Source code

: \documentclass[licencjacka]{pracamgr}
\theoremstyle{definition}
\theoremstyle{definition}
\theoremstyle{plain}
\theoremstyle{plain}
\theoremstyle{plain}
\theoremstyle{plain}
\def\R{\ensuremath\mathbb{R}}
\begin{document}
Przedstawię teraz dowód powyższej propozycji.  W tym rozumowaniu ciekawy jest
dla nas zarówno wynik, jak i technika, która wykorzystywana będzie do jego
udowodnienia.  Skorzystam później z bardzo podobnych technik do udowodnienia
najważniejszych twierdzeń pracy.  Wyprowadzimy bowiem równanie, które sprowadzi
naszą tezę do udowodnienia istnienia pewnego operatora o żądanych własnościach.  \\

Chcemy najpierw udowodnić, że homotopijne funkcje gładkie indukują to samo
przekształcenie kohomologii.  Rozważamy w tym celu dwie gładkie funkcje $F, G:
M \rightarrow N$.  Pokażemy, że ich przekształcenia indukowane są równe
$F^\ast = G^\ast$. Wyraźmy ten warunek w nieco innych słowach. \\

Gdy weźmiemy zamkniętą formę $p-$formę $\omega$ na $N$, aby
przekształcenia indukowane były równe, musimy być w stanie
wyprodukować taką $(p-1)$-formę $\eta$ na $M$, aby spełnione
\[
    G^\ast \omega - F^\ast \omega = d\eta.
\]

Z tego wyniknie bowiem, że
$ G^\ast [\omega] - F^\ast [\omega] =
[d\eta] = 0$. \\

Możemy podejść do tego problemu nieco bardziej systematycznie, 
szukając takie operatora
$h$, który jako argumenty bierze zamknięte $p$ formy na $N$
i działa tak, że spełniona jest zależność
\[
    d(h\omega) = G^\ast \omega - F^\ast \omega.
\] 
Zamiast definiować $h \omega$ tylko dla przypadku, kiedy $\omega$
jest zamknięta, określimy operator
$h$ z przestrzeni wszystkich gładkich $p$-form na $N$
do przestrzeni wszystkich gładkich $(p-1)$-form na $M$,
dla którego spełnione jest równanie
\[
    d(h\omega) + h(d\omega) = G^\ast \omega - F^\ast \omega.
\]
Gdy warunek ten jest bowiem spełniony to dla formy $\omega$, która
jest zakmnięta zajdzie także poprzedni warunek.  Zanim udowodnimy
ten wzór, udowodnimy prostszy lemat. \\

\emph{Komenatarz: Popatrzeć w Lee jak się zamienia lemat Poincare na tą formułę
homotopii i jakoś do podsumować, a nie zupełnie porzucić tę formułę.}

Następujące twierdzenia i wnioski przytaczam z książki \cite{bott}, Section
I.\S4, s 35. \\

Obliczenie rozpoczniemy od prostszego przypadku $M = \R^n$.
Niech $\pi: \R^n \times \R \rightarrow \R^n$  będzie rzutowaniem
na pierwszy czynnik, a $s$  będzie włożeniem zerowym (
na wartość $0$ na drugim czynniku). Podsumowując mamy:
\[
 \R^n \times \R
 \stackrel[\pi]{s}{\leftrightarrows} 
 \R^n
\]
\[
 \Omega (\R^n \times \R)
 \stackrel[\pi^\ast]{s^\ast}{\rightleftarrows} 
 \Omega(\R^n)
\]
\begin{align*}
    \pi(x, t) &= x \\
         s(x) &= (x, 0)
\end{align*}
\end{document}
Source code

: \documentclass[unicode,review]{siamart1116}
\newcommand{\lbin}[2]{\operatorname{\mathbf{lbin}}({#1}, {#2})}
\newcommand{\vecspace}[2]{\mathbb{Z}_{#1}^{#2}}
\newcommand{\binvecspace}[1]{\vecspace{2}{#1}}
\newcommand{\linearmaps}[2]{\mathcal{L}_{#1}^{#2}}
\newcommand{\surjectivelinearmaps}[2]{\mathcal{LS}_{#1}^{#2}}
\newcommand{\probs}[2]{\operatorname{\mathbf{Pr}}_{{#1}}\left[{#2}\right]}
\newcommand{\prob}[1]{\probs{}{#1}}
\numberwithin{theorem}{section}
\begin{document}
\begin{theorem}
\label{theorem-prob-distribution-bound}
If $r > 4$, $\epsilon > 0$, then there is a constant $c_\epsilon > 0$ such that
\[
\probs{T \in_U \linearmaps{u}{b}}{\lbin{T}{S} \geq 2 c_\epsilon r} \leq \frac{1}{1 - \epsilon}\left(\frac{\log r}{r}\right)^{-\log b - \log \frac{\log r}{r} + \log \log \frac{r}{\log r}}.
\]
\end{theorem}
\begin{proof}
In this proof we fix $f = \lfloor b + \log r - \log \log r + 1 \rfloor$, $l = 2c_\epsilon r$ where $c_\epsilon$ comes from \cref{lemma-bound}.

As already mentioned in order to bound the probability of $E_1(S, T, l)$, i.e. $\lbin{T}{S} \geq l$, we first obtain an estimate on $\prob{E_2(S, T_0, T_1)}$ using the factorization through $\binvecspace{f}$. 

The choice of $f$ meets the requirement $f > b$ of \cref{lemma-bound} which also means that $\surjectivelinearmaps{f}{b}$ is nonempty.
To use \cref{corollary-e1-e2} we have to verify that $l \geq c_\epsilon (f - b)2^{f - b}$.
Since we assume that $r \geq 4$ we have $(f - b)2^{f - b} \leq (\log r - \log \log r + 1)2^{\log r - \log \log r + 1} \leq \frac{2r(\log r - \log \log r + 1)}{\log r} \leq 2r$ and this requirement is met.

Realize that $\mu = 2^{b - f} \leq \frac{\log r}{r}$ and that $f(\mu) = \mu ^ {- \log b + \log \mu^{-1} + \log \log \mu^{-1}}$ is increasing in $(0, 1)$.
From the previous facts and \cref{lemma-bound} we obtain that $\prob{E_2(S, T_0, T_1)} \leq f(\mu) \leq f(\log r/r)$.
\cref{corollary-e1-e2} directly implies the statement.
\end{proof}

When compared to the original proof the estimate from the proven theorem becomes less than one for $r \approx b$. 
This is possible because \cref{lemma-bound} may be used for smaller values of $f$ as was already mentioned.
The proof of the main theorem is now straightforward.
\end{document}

◆ ◆ ◆ ◆

● Task goal
Exact repetition of every record is required.

● Answer to this exercise
Source code

: \documentclass[licencjacka]{pracamgr}
\theoremstyle{definition}
\theoremstyle{definition}
\theoremstyle{plain}
\theoremstyle{plain}
\theoremstyle{plain}
\theoremstyle{plain}
\def\R{\ensuremath\mathbb{R}}
\begin{document}
Przedstawię teraz dowód powyższej propozycji.  W tym rozumowaniu ciekawy jest
dla nas zarówno wynik, jak i technika, która wykorzystywana będzie do jego
udowodnienia.  Skorzystam później z bardzo podobnych technik do udowodnienia
najważniejszych twierdzeń pracy.  Wyprowadzimy bowiem równanie, które sprowadzi
naszą tezę do udowodnienia istnienia pewnego operatora o żądanych własnościach.  \\

Chcemy najpierw udowodnić, że homotopijne funkcje gładkie indukują to samo
przekształcenie kohomologii.  Rozważamy w tym celu dwie gładkie funkcje $F, G:
M \rightarrow N$.  Pokażemy, że ich przekształcenia indukowane są równe
$F^\ast = G^\ast$. Wyraźmy ten warunek w nieco innych słowach. \\

Gdy weźmiemy zamkniętą formę $p-$formę $\omega$ na $N$, aby
przekształcenia indukowane były równe, musimy być w stanie
wyprodukować taką $(p-1)$-formę $\eta$ na $M$, aby spełnione
\[
    G^\ast \omega - F^\ast \omega = d\eta.
\]

Z tego wyniknie bowiem, że
$ G^\ast [\omega] - F^\ast [\omega] =
[d\eta] = 0$. \\

Możemy podejść do tego problemu nieco bardziej systematycznie, 
szukając takie operatora
$h$, który jako argumenty bierze zamknięte $p$ formy na $N$
i działa tak, że spełniona jest zależność
\[
    d(h\omega) = G^\ast \omega - F^\ast \omega.
\] 
Zamiast definiować $h \omega$ tylko dla przypadku, kiedy $\omega$
jest zamknięta, określimy operator
$h$ z przestrzeni wszystkich gładkich $p$-form na $N$
do przestrzeni wszystkich gładkich $(p-1)$-form na $M$,
dla którego spełnione jest równanie
\[
    d(h\omega) + h(d\omega) = G^\ast \omega - F^\ast \omega.
\]
Gdy warunek ten jest bowiem spełniony to dla formy $\omega$, która
jest zakmnięta zajdzie także poprzedni warunek.  Zanim udowodnimy
ten wzór, udowodnimy prostszy lemat. \\

\emph{Komenatarz: Popatrzeć w Lee jak się zamienia lemat Poincare na tą formułę
homotopii i jakoś do podsumować, a nie zupełnie porzucić tę formułę.}

Następujące twierdzenia i wnioski przytaczam z książki \cite{bott}, Section
I.\S4, s 35. \\

Obliczenie rozpoczniemy od prostszego przypadku $M = \R^n$.
Niech $\pi: \R^n \times \R \rightarrow \R^n$  będzie rzutowaniem
na pierwszy czynnik, a $s$  będzie włożeniem zerowym (
na wartość $0$ na drugim czynniku). Podsumowując mamy:
\[
 \R^n \times \R
 \stackrel[\pi]{s}{\leftrightarrows} 
 \R^n
\]
\[
 \Omega (\R^n \times \R)
 \stackrel[\pi^\ast]{s^\ast}{\rightleftarrows} 
 \Omega(\R^n)
\]
\begin{align*}
    \pi(x, t) &= x \\
         s(x) &= (x, 0)
\end{align*}
\end{document}
Source code

: \documentclass[unicode,review]{siamart1116}
\newcommand{\lbin}[2]{\operatorname{\mathbf{lbin}}({#1}, {#2})}
\newcommand{\vecspace}[2]{\mathbb{Z}_{#1}^{#2}}
\newcommand{\binvecspace}[1]{\vecspace{2}{#1}}
\newcommand{\linearmaps}[2]{\mathcal{L}_{#1}^{#2}}
\newcommand{\surjectivelinearmaps}[2]{\mathcal{LS}_{#1}^{#2}}
\newcommand{\probs}[2]{\operatorname{\mathbf{Pr}}_{{#1}}\left[{#2}\right]}
\newcommand{\prob}[1]{\probs{}{#1}}
\numberwithin{theorem}{section}
\begin{document}
\begin{theorem}
\label{theorem-prob-distribution-bound}
If $r > 4$, $\epsilon > 0$, then there is a constant $c_\epsilon > 0$ such that
\[
\probs{T \in_U \linearmaps{u}{b}}{\lbin{T}{S} \geq 2 c_\epsilon r} \leq \frac{1}{1 - \epsilon}\left(\frac{\log r}{r}\right)^{-\log b - \log \frac{\log r}{r} + \log \log \frac{r}{\log r}}.
\]
\end{theorem}
\begin{proof}
In this proof we fix $f = \lfloor b + \log r - \log \log r + 1 \rfloor$, $l = 2c_\epsilon r$ where $c_\epsilon$ comes from \cref{lemma-bound}.

As already mentioned in order to bound the probability of $E_1(S, T, l)$, i.e. $\lbin{T}{S} \geq l$, we first obtain an estimate on $\prob{E_2(S, T_0, T_1)}$ using the factorization through $\binvecspace{f}$. 

The choice of $f$ meets the requirement $f > b$ of \cref{lemma-bound} which also means that $\surjectivelinearmaps{f}{b}$ is nonempty.
To use \cref{corollary-e1-e2} we have to verify that $l \geq c_\epsilon (f - b)2^{f - b}$.
Since we assume that $r \geq 4$ we have $(f - b)2^{f - b} \leq (\log r - \log \log r + 1)2^{\log r - \log \log r + 1} \leq \frac{2r(\log r - \log \log r + 1)}{\log r} \leq 2r$ and this requirement is met.

Realize that $\mu = 2^{b - f} \leq \frac{\log r}{r}$ and that $f(\mu) = \mu ^ {- \log b + \log \mu^{-1} + \log \log \mu^{-1}}$ is increasing in $(0, 1)$.
From the previous facts and \cref{lemma-bound} we obtain that $\prob{E_2(S, T_0, T_1)} \leq f(\mu) \leq f(\log r/r)$.
\cref{corollary-e1-e2} directly implies the statement.
\end{proof}

When compared to the original proof the estimate from the proven theorem becomes less than one for $r \approx b$. 
This is possible because \cref{lemma-bound} may be used for smaller values of $f$ as was already mentioned.
The proof of the main theorem is now straightforward.
\end{document}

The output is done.